The verdict indicated that jurors agreed with Garcia Zarate's defense that the shooting was accidental. His defense argued that surveillance video from hundreds of feet away showed him discovering the gun -- discarded and wrapped in cloth -- moments before accidentally firing a single shot that ricocheted about a dozen feet away and then flew 78 feet before striking Steinle in the lower back.
Garcia Zarate's defense attorneys moved for a retrial on the gun possession charge, arguing the jury was incorrectly instructed.
"The moment the gun fired, it was thrown," defense attorney Matt Gonzalez said in court. "I think it is a miscarriage of justice if Mr. Garcia Zarate is convicted of possessing a firearm for a split second."
Judge Feng dismissed the motion Friday, and Gonzalez said he would file an appeal.
Garcia Zarate is scheduled to make his first appearance Monday in federal court on similar gun and ammunition possession charges carrying a maximum 20-year sentence.
San Francisco Public Defender Jeff Adachi, whose office represented Garcia Zarate throughout his state court case, said the federal charges amounted to "a president and an attorney general who are really spitting in the face of justice."
District Attorney George Gascón declined to say whether he supported the federal charges against Garcia Zarate.
"I believe this case was a political football -- I think it was used inappropriately by people on either side," he said after the sentencing. "We’re comfortable that the system worked the way it was meant to, even though we’re disappointed with the outcome."
In the federal system, Garcia Zarate will have a new defense team, led by well-known Bay Area defense attorney Tony Serra.
"Shame on the federal government, shame on the Trump administration," he said. "Shame on them in terms of bringing a retaliatory, vindictive prosecution."

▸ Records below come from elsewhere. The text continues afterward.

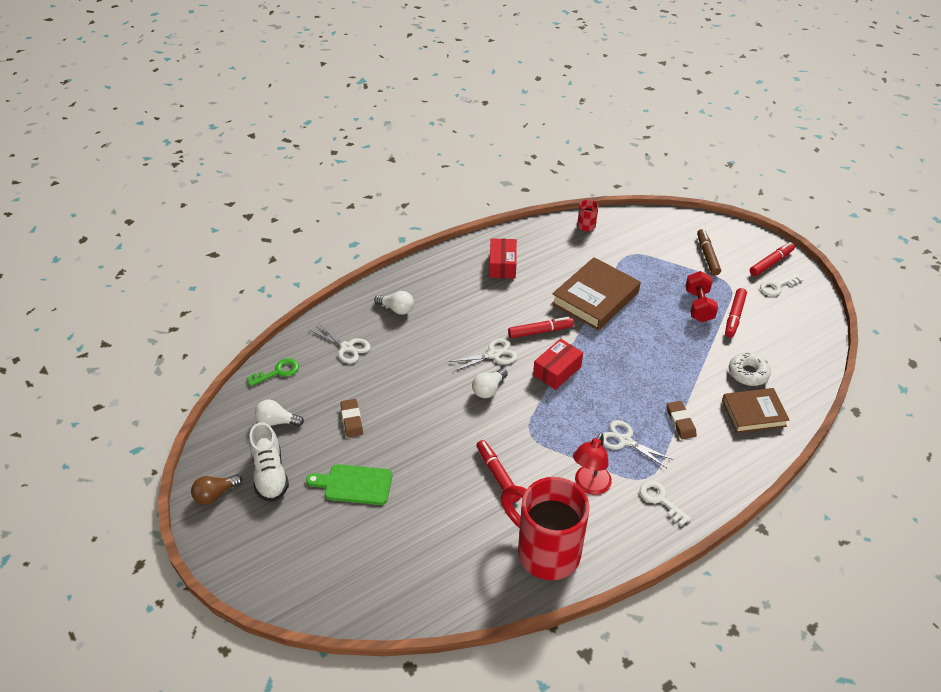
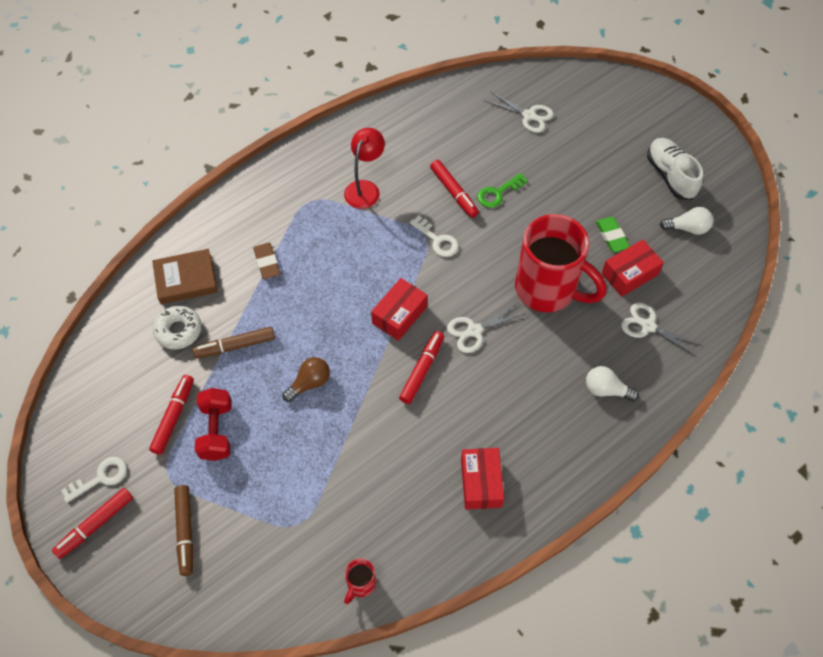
camera: 175 degrees right, 15 degrees up
(215, 495) = (711, 153): brown light bulb -> brown light bulb (309, 383)
(277, 372) = (713, 286): green key -> green key (498, 193)
(347, 387) = (629, 274): none -> red box
(352, 420) = (611, 236): brown eraser -> green eraser
(354, 484) = (587, 172): green cutting board -> none
(488, 389) = (474, 284): white light bulb -> none
(540, 331) = (422, 370): red marker -> red marker turned 135 degrees clockwise
(545, 551) = (404, 130): red mug -> red mug (548, 290)
(595, 298) = (352, 432): brown book -> none
(625, 441) = (327, 237): white scissors -> white scissors (529, 115)
(660, 500) = (298, 181): white key -> white key (437, 240)
(696, 359) = (235, 346): none -> brown marker

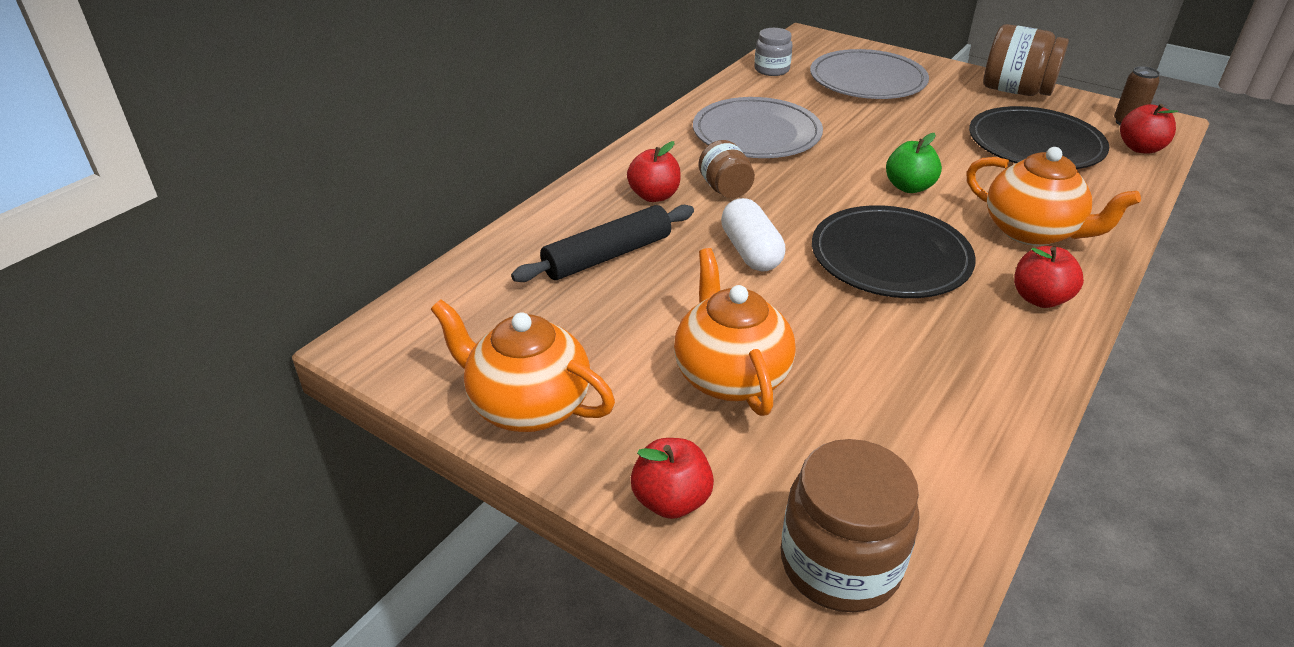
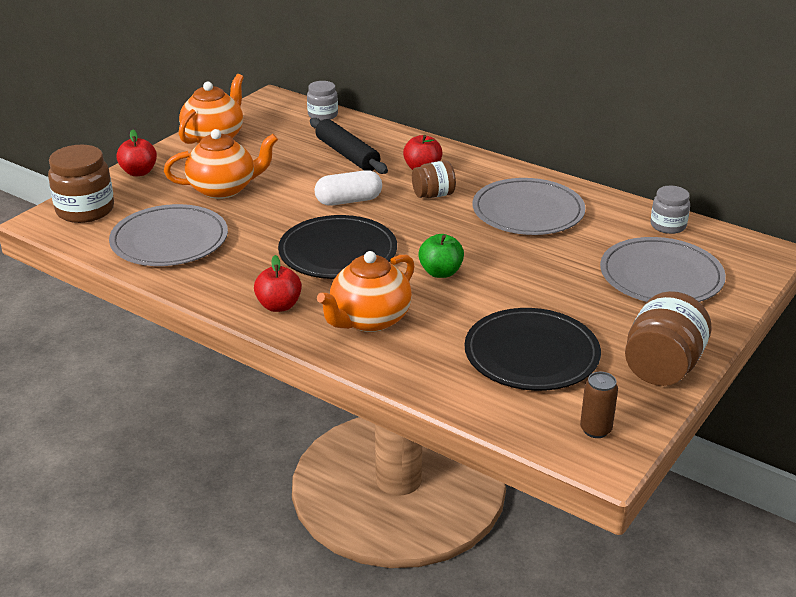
camera: 90 degrees right, 5 degrees down
(459, 283) = (323, 115): none -> grey jar
(914, 423) = (169, 240): none -> grey plate
(1140, 148) = (532, 422): red apple -> none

The federal government is itself a defendant in a civil case brought by Kathryn Steinle's family, alleging among other claims that a Bureau of Land Management ranger was negligent when he left his firearm unsecured in his car when he stopped in San Francisco four days before Steinle was killed. The gun was stolen in a string of auto burglaries near the city's Ferry Building, and no evidence linked Garcia Zarate to those thefts.